Drosophila melanogaster leg imaginal discs like to “stick” to different surfaces ~ especially little plastic replacable pipet tips. To prevent the discs from sticking, we add bovine serum albumin to the different solutions. This special beefy protein, would charge the walls of the different surfaces, and repel the discs from sticking to the surface — wonderful, isn’t it ?

However, to prepare my sample for high performance liquid chromatography, I must wash the imaginal discs from the incubation medium with PBS, Ringer’s, or distilled water. Now, if I wash the imaginal discs in the 1.5 mL centrifuge tube, I would need to centrifuge in between washes – and centrifuging would break the imaginal discs. So, I must wash the discs in the culturing well. If I wash the discs in the culturing well, that means BSA would no longer be present in the well, nor in the pipet tip to prevent the imaginal discs from “sticking.” So naturally, I thought — let’s add BSA into the wash!

Wrong. BSA would disrupt the HPLC result because we’re getting a ratio between amount of drug versus protein weight. BSA is a protein, thus we can’t have BSA in the wash. So, what’s a man to do? Hope I have enough imaginal discs that some would be suspended in liquid when I eject them from the tip into the tube.

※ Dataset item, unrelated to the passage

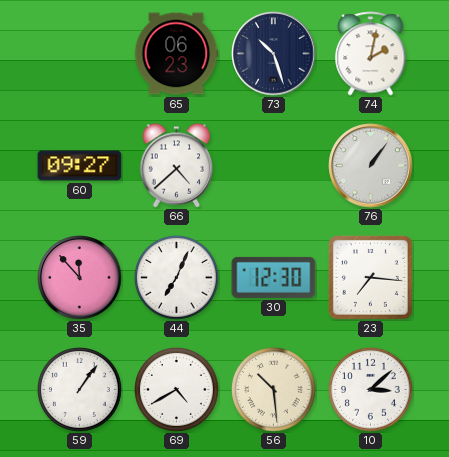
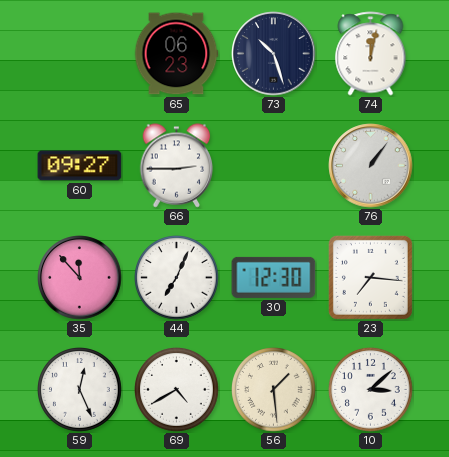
74: 2:02 -> 12:02
66: 4:38 -> 2:45
59: 1:06 -> 12:26
56: 10:29 -> 1:29
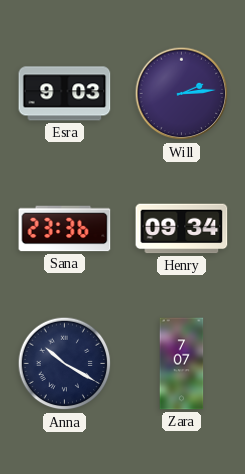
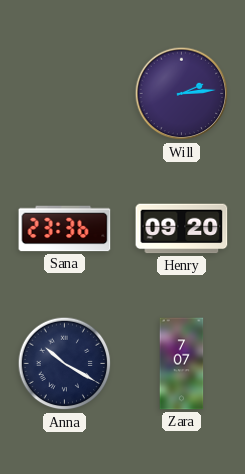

This is not the worst part. The worst part is after sonication and the final centrifuging, there’s no pellet. No pellet of protein at all! So basically, I can’t get a ratio, and I wasted 5 hours for… naught. And .. I’ll need to do it again. Yup, it’s somewhat frustrating…

One Response to “A sense of frustration”

  1. jerfy Says:

    Sure you can get a ratio!!! The ratio of drug over protein is infinity!!